> **WHAT TO PRODUCE**
After locating the line that contains "Цена по зап" in the data below, set down exactly that line and each one after it through the line that contains "Vitamine c piment", and nothing more.

> **RECORDS FOR PROCESSING**
= = = = =
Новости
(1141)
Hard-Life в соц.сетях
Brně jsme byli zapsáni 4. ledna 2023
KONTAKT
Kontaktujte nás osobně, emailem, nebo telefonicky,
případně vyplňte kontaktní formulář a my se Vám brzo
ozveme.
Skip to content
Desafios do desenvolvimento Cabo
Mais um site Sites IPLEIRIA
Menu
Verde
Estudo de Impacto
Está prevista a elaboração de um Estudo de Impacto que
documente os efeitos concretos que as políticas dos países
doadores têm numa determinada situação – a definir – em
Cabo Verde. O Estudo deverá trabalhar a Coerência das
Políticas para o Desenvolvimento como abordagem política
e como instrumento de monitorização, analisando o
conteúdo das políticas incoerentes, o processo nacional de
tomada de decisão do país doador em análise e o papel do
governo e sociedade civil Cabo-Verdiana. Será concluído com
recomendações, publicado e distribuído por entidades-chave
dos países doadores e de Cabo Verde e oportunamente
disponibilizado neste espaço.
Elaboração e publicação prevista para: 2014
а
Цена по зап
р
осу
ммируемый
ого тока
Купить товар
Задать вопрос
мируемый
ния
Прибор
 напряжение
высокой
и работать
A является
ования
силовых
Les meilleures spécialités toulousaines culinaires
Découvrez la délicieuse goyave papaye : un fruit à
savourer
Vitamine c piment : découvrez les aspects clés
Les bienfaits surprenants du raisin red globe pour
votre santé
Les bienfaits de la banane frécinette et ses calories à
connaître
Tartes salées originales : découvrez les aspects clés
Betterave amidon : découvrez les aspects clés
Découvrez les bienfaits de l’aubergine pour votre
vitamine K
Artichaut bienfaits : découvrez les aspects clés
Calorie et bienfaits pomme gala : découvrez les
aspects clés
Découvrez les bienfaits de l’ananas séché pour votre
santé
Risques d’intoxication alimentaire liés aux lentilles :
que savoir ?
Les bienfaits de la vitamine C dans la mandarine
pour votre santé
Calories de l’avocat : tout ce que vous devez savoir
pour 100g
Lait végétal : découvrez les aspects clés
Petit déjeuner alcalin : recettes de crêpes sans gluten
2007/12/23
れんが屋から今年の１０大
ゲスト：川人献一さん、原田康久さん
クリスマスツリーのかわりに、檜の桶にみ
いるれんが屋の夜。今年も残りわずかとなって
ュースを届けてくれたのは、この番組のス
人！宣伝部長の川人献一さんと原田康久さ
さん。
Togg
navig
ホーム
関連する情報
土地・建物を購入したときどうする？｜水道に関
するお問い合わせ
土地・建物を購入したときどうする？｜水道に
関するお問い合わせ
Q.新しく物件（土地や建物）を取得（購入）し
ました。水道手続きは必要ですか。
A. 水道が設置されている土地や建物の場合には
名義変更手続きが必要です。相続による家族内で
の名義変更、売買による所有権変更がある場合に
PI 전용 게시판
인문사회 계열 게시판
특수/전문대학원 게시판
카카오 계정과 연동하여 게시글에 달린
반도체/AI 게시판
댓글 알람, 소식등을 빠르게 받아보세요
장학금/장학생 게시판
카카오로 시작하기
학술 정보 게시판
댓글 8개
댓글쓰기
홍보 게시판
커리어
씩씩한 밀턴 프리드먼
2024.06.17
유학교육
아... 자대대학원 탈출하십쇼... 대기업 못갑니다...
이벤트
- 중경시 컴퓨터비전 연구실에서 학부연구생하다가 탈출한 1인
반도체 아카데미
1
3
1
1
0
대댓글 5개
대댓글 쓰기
= = = = =
> **SOLVED EXERCISE**
Цена по зап
р
осу
ммируемый
ого тока
Купить товар
Задать вопрос
мируемый
ния
Прибор
 напряжение
высокой
и работать
A является
ования
силовых
Les meilleures spécialités toulousaines culinaires
Découvrez la délicieuse goyave papaye : un fruit à
savourer
Vitamine c piment : découvrez les aspects clés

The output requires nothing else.